Selected excerpt:
^^^^
According to John Regalbuto, director of the Catalysis and Biocatalysis Program at NSF (National Science Foundation) and chair of an interagency working group on biomass conversion, "Even when solar and wind, in addition to clean coal and nuclear, become highly developed, and cars become electric or plug-in hybrid, we will still need high energy-density gasoline, diesel and jet fuel for planes, trains, trucks, and boats."
"The processes that these teams developed are superb examples of pathways that will enable the sustainable production of these fuels," he added.
The process Virent discovered in early 2006, and announced at the Growing the Bioeconomy conference sponsored by Iowa State University on September 9, 2008, is the subject of patent applications.
That announcement was followed this month by the publication of a separate discovery of the same process in the Dumesic laboratory.
The key to the breakthrough is a process developed by both Dumesic and Cortright called aqueous phase reforming.
In passing a watery slurry of plant-derived sugar and carbohydrates over a series of catalysts-materials that speed up reactions without sacrificing themselves in the process, carbon-rich organic molecules split apart into component elements that recombine to form many of the chemicals that are extracted from non-renewable petroleum.
^^^^
Required actions:
a) In the passage on turning plant sugars into fuel, what is the name of the process developed by Dumesic and Cortright?
b) Resume the passage on turning plant sugars into fuel, starting after its final sentence.
The listing that comes next was drawn from a separate source.

(Dataset entries)
^^^^
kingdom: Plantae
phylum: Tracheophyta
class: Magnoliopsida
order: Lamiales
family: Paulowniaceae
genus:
^^^^
Results for the exercise:
a) Aqueous phase reforming.

b)
According to Dumesic, a key feature of the approach is that between the sugar or starch starter materials and the hydrocarbon end products, the chemicals go through an intermediate stage as an organic liquid composed of functional compounds.
"The intermediate compounds retain 95 percent of the energy of the biomass but only about 40 percent of the mass, and can be upgraded into different types of transportation fuels, such as gasoline, jet and diesel fuels," said Dumesic.
"Importantly, the formation of this functional intermediate oil does not require the need for an external source of hydrogen," he added, since hydrogen comes from the slurry itself.
While several years of further development will be needed to refine the process and scale it for production, the promise of gasoline and other petrochemicals from renewable plants has led to broad industrial interest.